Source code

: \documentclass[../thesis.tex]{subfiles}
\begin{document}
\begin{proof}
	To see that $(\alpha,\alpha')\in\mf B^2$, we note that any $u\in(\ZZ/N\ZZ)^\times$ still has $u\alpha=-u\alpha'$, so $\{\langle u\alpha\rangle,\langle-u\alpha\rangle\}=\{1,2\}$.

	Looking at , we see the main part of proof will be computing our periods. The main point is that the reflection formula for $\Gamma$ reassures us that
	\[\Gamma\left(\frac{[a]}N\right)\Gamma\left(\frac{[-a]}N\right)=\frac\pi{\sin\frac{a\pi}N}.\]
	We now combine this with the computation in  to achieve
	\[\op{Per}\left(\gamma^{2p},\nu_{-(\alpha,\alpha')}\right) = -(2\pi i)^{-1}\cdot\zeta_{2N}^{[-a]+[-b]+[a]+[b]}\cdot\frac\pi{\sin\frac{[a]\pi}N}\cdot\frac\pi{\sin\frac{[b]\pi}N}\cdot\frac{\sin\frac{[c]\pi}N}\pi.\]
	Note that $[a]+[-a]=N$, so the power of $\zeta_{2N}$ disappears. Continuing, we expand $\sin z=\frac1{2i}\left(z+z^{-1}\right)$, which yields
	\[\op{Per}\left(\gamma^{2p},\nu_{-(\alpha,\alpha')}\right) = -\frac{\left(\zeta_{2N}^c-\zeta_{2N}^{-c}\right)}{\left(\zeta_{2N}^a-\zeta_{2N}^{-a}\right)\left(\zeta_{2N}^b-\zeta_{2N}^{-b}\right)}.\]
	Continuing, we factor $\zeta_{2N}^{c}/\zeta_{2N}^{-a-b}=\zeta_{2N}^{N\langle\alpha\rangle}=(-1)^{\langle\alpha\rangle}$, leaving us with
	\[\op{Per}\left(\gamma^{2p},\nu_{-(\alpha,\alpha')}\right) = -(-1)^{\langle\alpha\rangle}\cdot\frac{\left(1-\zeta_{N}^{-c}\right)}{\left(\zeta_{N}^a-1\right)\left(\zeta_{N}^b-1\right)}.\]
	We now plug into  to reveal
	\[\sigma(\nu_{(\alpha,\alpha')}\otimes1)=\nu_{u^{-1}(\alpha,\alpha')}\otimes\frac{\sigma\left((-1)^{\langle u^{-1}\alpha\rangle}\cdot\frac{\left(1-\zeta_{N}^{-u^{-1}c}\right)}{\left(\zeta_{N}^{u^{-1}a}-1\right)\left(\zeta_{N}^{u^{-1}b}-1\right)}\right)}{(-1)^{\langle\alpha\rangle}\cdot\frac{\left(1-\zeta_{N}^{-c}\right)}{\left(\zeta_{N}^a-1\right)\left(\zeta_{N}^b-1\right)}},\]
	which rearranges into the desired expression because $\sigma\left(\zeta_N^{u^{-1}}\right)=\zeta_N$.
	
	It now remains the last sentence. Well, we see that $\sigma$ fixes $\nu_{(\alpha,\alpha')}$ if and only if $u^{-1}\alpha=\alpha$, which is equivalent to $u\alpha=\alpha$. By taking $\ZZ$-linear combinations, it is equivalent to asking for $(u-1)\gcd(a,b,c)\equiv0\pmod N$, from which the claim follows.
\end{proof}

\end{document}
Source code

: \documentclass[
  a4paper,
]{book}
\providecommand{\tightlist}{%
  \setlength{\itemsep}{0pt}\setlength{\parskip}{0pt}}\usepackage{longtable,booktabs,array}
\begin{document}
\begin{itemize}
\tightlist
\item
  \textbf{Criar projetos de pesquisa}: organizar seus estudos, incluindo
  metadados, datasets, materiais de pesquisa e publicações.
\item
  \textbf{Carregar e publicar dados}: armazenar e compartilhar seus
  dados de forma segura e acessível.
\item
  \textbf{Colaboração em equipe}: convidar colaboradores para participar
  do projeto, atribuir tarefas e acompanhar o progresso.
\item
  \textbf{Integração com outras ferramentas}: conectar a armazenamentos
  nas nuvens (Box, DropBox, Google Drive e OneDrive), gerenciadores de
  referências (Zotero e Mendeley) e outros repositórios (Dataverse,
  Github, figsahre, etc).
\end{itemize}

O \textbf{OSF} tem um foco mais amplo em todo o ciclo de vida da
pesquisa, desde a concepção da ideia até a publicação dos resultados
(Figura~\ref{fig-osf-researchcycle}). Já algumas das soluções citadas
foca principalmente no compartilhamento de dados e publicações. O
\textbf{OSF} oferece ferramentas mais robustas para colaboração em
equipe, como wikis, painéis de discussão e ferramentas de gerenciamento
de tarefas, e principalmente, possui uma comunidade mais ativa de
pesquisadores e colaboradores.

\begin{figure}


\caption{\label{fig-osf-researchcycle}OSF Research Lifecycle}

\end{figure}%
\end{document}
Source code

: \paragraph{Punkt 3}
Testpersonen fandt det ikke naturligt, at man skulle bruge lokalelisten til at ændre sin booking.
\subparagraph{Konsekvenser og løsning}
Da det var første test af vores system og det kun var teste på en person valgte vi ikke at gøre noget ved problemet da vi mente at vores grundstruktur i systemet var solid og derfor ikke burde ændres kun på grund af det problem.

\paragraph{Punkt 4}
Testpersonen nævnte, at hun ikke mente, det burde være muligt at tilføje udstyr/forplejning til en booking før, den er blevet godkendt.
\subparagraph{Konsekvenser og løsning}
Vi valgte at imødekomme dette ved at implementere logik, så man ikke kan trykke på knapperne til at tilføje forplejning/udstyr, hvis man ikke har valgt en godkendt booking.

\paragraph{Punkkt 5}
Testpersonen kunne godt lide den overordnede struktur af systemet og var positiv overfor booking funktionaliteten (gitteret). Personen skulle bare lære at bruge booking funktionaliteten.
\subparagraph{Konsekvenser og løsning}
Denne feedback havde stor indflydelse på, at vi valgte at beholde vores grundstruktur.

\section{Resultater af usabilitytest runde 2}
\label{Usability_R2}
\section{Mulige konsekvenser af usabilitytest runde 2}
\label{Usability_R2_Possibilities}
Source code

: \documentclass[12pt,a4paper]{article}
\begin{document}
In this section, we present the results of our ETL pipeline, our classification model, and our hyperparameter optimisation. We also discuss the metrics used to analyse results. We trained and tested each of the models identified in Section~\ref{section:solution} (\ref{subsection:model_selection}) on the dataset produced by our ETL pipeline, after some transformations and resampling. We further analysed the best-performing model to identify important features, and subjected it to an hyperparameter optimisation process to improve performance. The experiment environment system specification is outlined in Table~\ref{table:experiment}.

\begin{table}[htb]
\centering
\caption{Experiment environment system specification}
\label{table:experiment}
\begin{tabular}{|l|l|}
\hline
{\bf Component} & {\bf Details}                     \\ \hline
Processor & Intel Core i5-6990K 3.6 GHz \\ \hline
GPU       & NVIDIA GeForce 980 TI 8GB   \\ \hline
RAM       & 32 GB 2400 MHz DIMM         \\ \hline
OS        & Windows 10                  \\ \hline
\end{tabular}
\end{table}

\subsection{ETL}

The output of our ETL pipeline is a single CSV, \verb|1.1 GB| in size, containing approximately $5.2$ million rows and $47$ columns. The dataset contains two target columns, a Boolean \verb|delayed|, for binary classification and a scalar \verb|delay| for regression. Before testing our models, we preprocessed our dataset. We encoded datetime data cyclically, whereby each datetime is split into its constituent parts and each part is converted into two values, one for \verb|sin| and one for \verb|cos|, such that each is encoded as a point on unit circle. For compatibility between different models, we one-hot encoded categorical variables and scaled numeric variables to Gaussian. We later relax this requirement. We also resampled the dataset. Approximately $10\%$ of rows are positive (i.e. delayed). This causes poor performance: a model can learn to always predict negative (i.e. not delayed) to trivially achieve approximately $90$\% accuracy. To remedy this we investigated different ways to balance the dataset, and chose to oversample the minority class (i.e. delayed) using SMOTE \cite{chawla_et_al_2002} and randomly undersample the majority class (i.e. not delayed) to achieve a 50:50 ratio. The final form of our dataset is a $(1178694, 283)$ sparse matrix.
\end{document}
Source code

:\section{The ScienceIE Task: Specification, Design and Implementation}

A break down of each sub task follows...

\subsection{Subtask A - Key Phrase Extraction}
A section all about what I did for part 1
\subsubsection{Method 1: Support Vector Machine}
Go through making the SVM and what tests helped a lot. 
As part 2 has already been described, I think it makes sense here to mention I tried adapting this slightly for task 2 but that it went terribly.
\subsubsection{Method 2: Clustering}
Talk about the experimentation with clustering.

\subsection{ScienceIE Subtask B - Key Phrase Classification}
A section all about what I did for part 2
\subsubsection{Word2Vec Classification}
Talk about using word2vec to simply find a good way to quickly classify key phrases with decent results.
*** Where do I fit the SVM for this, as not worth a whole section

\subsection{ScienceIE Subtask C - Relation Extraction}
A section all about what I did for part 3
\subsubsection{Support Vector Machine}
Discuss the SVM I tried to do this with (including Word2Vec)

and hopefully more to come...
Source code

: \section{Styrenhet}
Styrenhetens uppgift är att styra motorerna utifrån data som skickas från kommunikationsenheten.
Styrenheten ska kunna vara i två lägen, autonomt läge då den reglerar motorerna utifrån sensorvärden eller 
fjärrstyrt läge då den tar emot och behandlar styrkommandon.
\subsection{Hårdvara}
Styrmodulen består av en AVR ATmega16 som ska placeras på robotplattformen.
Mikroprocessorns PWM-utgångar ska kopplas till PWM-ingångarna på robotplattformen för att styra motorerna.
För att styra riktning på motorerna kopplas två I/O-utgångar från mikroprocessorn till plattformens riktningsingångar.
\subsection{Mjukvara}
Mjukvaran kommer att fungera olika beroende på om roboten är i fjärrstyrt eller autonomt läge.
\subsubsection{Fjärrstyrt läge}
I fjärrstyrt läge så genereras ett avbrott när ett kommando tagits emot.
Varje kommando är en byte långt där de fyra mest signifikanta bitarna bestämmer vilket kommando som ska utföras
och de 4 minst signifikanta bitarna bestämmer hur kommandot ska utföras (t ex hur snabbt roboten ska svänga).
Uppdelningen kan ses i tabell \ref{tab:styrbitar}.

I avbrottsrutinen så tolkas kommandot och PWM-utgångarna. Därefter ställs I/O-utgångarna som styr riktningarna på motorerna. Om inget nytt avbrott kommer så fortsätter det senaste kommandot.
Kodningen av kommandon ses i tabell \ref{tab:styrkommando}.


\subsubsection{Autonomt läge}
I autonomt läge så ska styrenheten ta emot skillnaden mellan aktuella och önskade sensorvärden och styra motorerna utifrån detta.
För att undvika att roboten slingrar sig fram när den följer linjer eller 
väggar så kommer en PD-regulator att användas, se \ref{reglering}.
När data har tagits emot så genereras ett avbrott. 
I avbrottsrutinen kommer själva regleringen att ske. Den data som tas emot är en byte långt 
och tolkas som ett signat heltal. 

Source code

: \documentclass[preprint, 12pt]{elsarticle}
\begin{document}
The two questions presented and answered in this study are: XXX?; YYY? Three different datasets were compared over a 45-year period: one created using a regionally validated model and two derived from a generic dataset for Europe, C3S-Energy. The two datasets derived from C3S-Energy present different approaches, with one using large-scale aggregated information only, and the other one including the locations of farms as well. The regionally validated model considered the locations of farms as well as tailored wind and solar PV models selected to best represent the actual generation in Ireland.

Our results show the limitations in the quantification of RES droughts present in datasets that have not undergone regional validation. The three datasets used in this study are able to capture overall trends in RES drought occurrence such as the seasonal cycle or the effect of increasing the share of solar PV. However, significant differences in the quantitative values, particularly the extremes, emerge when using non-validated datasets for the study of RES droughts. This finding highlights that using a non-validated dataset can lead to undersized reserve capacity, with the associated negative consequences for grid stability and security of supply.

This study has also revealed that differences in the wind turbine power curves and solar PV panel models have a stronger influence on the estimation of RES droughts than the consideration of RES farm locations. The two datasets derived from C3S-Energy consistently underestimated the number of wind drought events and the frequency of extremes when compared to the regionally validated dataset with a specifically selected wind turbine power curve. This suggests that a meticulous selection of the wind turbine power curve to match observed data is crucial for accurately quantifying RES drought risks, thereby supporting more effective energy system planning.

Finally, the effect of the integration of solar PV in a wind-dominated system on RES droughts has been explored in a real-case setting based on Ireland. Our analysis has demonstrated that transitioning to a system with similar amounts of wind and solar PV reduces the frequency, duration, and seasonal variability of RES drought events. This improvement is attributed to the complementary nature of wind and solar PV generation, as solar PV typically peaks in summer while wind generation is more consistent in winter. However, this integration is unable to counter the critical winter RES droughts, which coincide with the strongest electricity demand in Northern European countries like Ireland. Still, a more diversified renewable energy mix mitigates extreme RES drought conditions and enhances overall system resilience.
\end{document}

PROBLEM TO WORK ON:
Give again, word for word, every line of the listing above from the one with "a whole section" to the one with "Styrenhetens uppgift är", both inclusive, and nothing beyond them.

ANSWER SECTION:
*** Where do I fit the SVM for this, as not worth a whole section

\subsection{ScienceIE Subtask C - Relation Extraction}
A section all about what I did for part 3
\subsubsection{Support Vector Machine}
Discuss the SVM I tried to do this with (including Word2Vec)

and hopefully more to come...
Source code

: \section{Styrenhet}
Styrenhetens uppgift är att styra motorerna utifrån data som skickas från kommunikationsenheten.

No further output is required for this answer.